Friday, May 06, 2016

Business Model for Education Start-Ups: Three Ideas to Consider

Lean has come to Education too, but it needs some special consideration.

Education Start-Up is no longer an oxymoron, but a real thing. Venture Capitalists do invest in education, and some indeed treat this as the next big thing, a sector with abundant growth potential in an otherwise growth-less world. However, this is one sector in search of a business model: Most VCs would try to use models they use for technology or media businesses on education propositions - and they mostly do not work.

I have tried and failed with an Education Start-up. Since then, my approach has been one of caution - quite antithetical to my usual excitable nature: Whenever I have been invited to join Founding Teams, I have shied away, and stated that the education start-ups need much more capital than one could possibly project using a technology or media investment model. This, because the Customer Discovery process, central in the Lean Start-up worldview, has special challenges when it comes to Education. 

Here is what I see as the central challenge: No one, except the investors and entrepreneurs themselves, values 'New' or 'Disruptive' in Education. The students want better outcomes - better job prospects or better qualifications - but not new outcomes. The regulators, by definition, do not like the 'D' word, and most student funding options - banks, multilateral funds or charities - are tied closely to regulatory outcomes. So, an Education Start-up is often at an impossible place - trying to prove that they are innovative and disruptive to employers, conventional and rule-based to regulators and solid and predictable to students.

Einstein defined Stupidity as doing one thing over and over again expecting different results. Education Start-ups fall in this trap quite easily, trying to do standard things to satisfy the regulator and by speaking the usual language to attract the customers - and often trying to highlight little innovations as the panacea to all problems educational. However, they are usually up against established providers, with millions of dollars of Marketing budgets, sprawling campuses and list of professors with impressive sounding degrees claiming to offer better education. Even for the skeptical, who knows at heart that too many traditional players fall short, trusting an education start-up is one plunge too deep: Getting it wrong, lest we forget, cost not just money but time and opportunity!

The customer discovery process, therefore, is a much bigger challenge in education start-ups, than it would be for technology or media companies. It is not about signing up for a social network or trying out an App. Even free sign-up options, such as in the MOOCs, do not fully work as education is hardly a consumer product: The learner needs to commit to the process of education to get value out of it. So, the huge number of drop-outs is hardly a smart way for customer discovery, because the people who sign up for free education are quite different from those who would commit and complete a programme successfully.

Indeed, my own thinking is that it is easier to focus on 'enabling' start-ups rather than 'disruptive' ones in Education, those which work within the existing education ecosystem rather than attempting to create new ones. This has two obvious problems. One, it signals a lack of ambition, and I see so many businesses trying to focus on a very narrow problem to solve. While these may be worthwhile problems, they would often become too special purpose and not worthy of attention outside of one or two institutions that may have directly experienced the problem. Two, Some of the 'enabling' solutions - take the case of companies trying to solve Education-to-Employment transition problem - are too critically dependent on the rest of the ecosystem, the quality of education that precedes their intervention. Without control over this critical input, trying to focus narrowly on solving one problem may mean setting oneself up to fail.

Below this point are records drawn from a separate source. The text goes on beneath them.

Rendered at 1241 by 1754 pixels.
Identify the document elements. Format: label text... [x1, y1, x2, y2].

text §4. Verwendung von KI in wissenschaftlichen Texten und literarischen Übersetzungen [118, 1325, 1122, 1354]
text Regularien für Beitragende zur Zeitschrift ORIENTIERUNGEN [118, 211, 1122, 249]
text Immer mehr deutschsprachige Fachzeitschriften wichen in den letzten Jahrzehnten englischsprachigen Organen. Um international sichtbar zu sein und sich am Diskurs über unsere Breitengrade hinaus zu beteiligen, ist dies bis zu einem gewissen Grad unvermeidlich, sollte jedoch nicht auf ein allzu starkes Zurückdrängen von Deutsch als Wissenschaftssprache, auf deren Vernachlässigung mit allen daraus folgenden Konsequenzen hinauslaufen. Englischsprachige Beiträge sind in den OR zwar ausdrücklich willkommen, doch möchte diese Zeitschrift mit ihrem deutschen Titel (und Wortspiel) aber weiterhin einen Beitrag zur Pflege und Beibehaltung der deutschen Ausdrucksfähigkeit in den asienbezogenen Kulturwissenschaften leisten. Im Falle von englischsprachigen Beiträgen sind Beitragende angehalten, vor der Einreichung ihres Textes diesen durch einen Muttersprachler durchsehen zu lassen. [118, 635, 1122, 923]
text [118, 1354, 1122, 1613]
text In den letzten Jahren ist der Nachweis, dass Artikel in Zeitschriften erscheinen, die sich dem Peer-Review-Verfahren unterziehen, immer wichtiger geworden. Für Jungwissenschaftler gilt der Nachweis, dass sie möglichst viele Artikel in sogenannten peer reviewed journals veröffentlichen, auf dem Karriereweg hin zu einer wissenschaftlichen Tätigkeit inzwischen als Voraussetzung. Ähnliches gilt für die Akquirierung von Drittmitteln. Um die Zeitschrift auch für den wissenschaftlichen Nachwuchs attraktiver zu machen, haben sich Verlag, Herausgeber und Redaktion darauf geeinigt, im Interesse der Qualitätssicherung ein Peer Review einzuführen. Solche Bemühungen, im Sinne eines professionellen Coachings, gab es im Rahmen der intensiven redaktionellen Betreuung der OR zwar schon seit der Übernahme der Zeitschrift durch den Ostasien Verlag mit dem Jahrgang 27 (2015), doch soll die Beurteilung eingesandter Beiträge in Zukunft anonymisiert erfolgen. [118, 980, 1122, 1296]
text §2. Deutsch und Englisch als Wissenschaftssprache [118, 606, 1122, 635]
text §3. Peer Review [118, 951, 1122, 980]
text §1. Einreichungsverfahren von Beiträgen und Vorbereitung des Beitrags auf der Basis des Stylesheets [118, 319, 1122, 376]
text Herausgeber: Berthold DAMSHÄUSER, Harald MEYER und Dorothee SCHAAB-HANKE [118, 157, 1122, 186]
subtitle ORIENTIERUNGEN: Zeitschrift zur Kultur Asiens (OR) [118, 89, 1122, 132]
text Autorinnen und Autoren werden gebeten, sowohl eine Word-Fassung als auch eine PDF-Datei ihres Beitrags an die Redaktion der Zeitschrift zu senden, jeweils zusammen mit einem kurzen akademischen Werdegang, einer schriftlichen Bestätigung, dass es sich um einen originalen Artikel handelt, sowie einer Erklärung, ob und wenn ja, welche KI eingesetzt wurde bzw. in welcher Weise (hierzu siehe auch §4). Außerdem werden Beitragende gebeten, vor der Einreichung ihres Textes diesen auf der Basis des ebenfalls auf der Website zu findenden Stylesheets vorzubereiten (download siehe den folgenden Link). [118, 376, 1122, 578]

All this tells me to follow three rules while thinking about Education Start-ups: (a) Direct-to-Student market is difficult for start-ups to break into, and the Solution Provider model, which works with existing providers to do something they can not do otherwise, works best; (b) Rather than a narrow niche built around the hope that technology makes everything scalable, it is better to aim to build platforms that may enable ecosystems, and allow connections and conversations to happen; (c) Rather than trying out a freemium model that media and technology companies often use, the education start-up may try to guarantee outcomes, if only by promising a full refund like Udacity does (and not unlike many e-commerce solutions that offer no-questions-asked return to gain trust).